According to the present invention, it has been found that minerals when administered to biological organisms in chelated form improve the growth rate and/or tissue mineral uptake in the organism. While the precise mechanisms involved and reasons therefor are not yet known with certainty, it is presently believed that improved growth and/or metal uptake result from administering the metal chelates in biologically available form. Metals are mobilized in biological organisms through the formation of metal chelates, an if the metabolism of the organism does not readily facilitate chelate formation, metal assimilation and transport may be inhibited.
Metal chelates are superior to inorganic metal compounds in facilitating metal absorption and transport because many animals or plants will have an inherent defect which inhibits natural endogenic synthesis of metal complex. When one or more metal chelates are provided, the essential or polyvalent metals are introduced into the system in a readily assimilable form and thus are immediately available to bring about metabolic stimulation.
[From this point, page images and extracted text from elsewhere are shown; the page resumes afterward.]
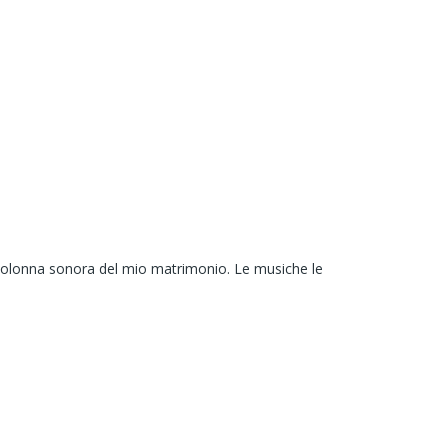
a colonna sonora del mio matrimonio. Le musiche le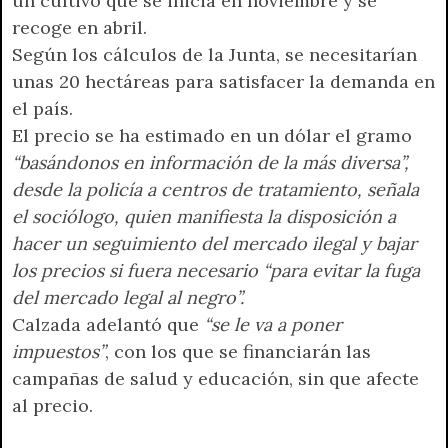
un cultivo que se inicia en noviembre y se
recoge en abril.
Según los cálculos de la Junta, se necesitarían
unas 20 hectáreas para satisfacer la demanda en
el país.
El precio se ha estimado en un dólar el gramo
“basándonos en información de la más diversa”,
desde la policía a centros de tratamiento, señala
el sociólogo, quien manifiesta la disposición a
hacer un seguimiento del mercado ilegal y bajar
los precios si fuera necesario “para evitar la fuga
del mercado legal al negro”.
Calzada adelantó que
“se le va a poner
impuestos”
, con los que se financiarán las
campañas de salud y educación, sin que afecte
al precio.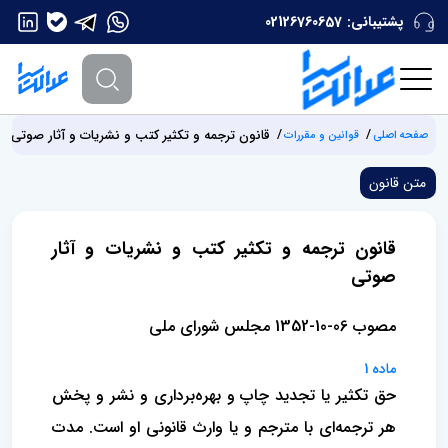
پشتیبانی:
02126760657
قانون ترجمه و تکثیر کتب و نشریات و آثار صوتی
صفحه اصلی
قوانین و مقررات
متن قانون
قانون ترجمه و تکثیر کتب و نشریات و آثار
صوتی
مصوب 06-10-1352 مجلس شورای ملی
ماده 1
حق تکثیر یا تجدید چاپ و بهره‌برداری و نشر و پخش
هر ترجمه‌ای با مترجم و یا وارث قانونی او است. مدت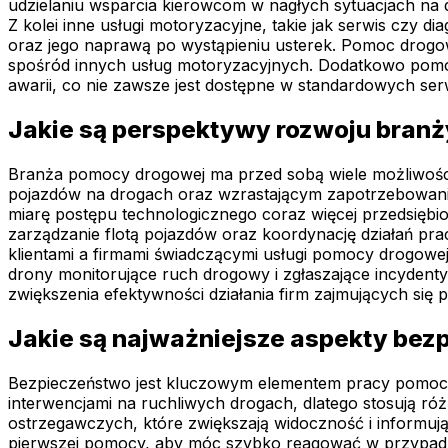
udzielaniu wsparcia kierowcom w nagłych sytuacjach na d
Z kolei inne usługi motoryzacyjne, takie jak serwis cz
oraz jego naprawą po wystąpieniu usterek. Pomoc drogow
spośród innych usług motoryzacyjnych. Dodatkowo pomoc
awarii, co nie zawsze jest dostępne w standardowych s
Jakie są perspektywy rozwoju bran
Branża pomocy drogowej ma przed sobą wiele możliwości 
pojazdów na drogach oraz wzrastającym zapotrzebowani
miarę postępu technologicznego coraz więcej przedsiębio
zarządzanie flotą pojazdów oraz koordynację działań pr
klientami a firmami świadczącymi usługi pomocy drogowe
drony monitorujące ruch drogowy i zgłaszające incydent
zwiększenia efektywności działania firm zajmujących się
Jakie są najważniejsze aspekty be
Bezpieczeństwo jest kluczowym elementem pracy pomoc d
interwencjami na ruchliwych drogach, dlatego stosują ró
ostrzegawczych, które zwiększają widoczność i informu
pierwszej pomocy, aby móc szybko reagować w przypad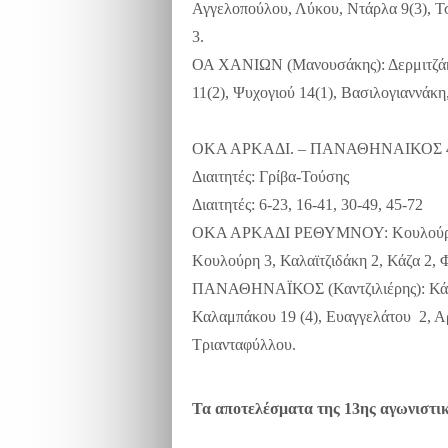
Αγγελοπούλου, Λύκου, Ντάρλα 9(3), Τ
3.
ΟΑ ΧΑΝΙΩΝ (Μανουσάκης): Δερμιτζάκ
11(2), Ψυχογιού 14(1), Βασιλογιαννάκη
ΟΚΑ ΑΡΚΑΔΙ. – ΠΑΝΑΘΗΝΑΙΚΟΣ 4
Διαιτητές: Γρίβα-Τούσης
Διαιτητές: 6-23, 16-41, 30-49, 45-72
ΟΚΑ ΑΡΚΑΔΙ ΡΕΘΥΜΝΟΥ: Κουλούρη 11 
Κουλούρη 3, Καλαϊτζιδάκη 2, Κάζα 2, 
ΠΑΝΑΘΗΝΑΪΚΟΣ (Καντζιλιέρης): Κάσδα
Καλαμπάκου 19 (4), Ευαγγελάτου 2, Αρβ
Τριανταφύλλου.
Τα αποτελέσματα της 13ης αγωνιστι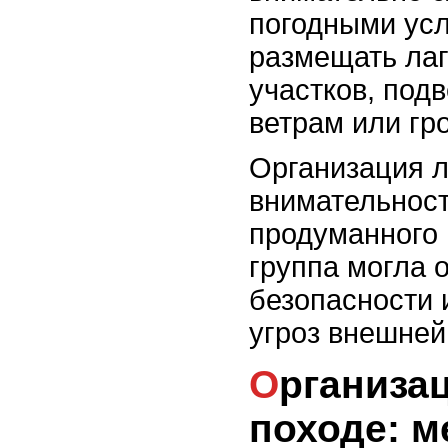
погодными ус
размещать лаг
участков, по
ветрам или гр
Организация л
внимательност
продуманного 
группа могла 
безопасности 
угроз внешней
Организация питания в
походе: м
Although the use of metal proteinates, i.e., chelates of hydrolyzed protein for increasing the essential metal content of tissues is known, for example, see copending patent application Ser. No. 739,141, filed June 24, 1968, the formation and use of a synergistic composition of at least two different metal chelates having hydrolyzed protein and carbohydrate ligands to affect biological development in surprising magnitude has heretofore been unknown.